Analysis from Rathbones found paying bonuses into a pension instead of overpaying the mortgage could leave people better off in the long run.
The analysis looked at someone with a £200,000 mortgage over 20 years at 4% interest, receiving a £10,000 annual bonus for five years.
It compared overpaying the mortgage with putting the bonus into a pension, assuming 7% annual growth after fees.
A 40% taxpayer who paid their bonus into a pension ended up with around £57,000 more in their pension after 20 years than someone who overpaid the mortgage.
The uplift was similar for 45% and 60% taxpayers, even though the mortgage was repaid in all cases.
Bigger gains came for people whose tax rate fell over time.
Someone paying 60% tax today, but only 45% in future, saw almost £86,000 extra in their pension after 20 years by paying bonuses into their pension instead of overpaying their mortgage.
Ed Wood, senior financial planner at Rathbones, said: “For anyone receiving a bonus and weighing up whether to reduce debt or save for retirement, the numbers show there can be significant long‑term advantages to putting at least some of that bonus into a pension now, rather than postponing pension saving until the mortgage is cleared.
“This isn’t just about investment returns. It’s about locking in tax relief at the highest possible rate and benefiting from long‑term compounding inside a pension.
“Recent falls in mortgage rates can also change the dynamic, possibly tilting the balance more in the pension overpayment as the debt interest burden eases.”
The research found pension contributions that reduce income below £100,000 could preserve eligibility for tax-free childcare and free nursery hours, which can be worth thousands each year.
A basic-rate taxpayer today expecting to become a higher-rate taxpayer later ended up around £23,000 better off by prioritising pension contributions over the mortgage.
Under a lower investment return of 5%, the pension-first approach still left higher-rate taxpayers around £16,000 better off in their pension.
The benefit rose to £43,000 for someone paying 60% tax today but only 45% in future.

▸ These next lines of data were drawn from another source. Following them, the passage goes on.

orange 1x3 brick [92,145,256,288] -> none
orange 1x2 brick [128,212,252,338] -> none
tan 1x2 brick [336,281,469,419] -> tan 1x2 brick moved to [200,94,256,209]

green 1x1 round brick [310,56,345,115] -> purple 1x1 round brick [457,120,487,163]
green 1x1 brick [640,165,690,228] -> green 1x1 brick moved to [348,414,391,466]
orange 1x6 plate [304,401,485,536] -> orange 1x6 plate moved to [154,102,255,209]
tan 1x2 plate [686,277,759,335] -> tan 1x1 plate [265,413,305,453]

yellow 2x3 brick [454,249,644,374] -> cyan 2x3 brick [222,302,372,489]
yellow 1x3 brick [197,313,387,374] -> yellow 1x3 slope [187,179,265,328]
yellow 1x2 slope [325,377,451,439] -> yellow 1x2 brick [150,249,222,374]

For people moving from basic-rate tax now to higher-rate tax later, the mortgage-first approach could be the better option, leaving them around £16,500 better off, according to Rathbones.
Wood added: “Becoming mortgage‑free is a major milestone for many people and understandably central to how they define financial freedom.

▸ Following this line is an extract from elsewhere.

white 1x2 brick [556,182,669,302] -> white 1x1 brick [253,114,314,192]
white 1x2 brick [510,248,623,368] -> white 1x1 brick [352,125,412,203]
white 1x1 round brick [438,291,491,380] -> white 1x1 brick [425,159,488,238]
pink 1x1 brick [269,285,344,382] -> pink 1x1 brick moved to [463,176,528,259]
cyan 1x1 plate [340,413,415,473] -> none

“But there’s no single right answer when it comes to choosing between overpaying the mortgage and saving into a pension.
“Both can strengthen your long‑term financial position, and the right choice will depend on your goals, your mortgage rate, your tax position and your attitude to risk.”
He said: “For those weighing up the two, it’s worth remembering that this doesn’t have to be an all‑or‑nothing decision.
“Many people may find a middle ground works best, using surplus income to chip away at the mortgage while also building up pension savings, rather than prioritising one at the expense of the other.”